[Extracted records]

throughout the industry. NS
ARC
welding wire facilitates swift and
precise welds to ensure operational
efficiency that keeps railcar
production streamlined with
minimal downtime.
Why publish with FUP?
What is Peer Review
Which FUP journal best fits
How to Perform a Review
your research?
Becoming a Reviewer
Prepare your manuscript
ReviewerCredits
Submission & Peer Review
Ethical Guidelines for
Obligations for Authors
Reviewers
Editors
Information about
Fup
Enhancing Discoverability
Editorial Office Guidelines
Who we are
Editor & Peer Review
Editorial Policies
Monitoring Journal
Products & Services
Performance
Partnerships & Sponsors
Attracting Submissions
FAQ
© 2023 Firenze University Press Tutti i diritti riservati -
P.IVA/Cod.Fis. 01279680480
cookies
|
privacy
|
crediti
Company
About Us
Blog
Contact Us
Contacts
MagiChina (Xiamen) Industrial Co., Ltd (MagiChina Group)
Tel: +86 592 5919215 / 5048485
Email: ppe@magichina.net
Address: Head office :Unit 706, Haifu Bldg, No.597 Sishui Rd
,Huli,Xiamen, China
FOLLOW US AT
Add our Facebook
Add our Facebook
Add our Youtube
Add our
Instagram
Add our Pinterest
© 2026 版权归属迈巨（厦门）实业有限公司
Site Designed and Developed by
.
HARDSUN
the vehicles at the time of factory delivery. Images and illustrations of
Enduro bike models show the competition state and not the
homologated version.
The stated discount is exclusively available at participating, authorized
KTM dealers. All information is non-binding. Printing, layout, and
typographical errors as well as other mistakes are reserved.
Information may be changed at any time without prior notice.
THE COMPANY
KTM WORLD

[/Extracted records]
[Extracted records]

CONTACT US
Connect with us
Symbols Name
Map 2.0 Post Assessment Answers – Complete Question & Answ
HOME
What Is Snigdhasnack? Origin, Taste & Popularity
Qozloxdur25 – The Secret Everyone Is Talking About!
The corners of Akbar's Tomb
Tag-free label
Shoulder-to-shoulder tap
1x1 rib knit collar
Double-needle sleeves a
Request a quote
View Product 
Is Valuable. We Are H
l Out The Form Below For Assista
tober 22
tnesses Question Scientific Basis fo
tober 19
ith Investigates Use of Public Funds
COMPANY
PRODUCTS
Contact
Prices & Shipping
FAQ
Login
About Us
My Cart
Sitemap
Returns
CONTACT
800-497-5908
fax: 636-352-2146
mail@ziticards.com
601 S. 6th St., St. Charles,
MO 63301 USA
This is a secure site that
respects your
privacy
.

[/Extracted records]

An answer is complete only when it holds every line above containing the string "Question".

Answer to this task:
Map 2.0 Post Assessment Answers – Complete Question & Answ
tnesses Question Scientific Basis fo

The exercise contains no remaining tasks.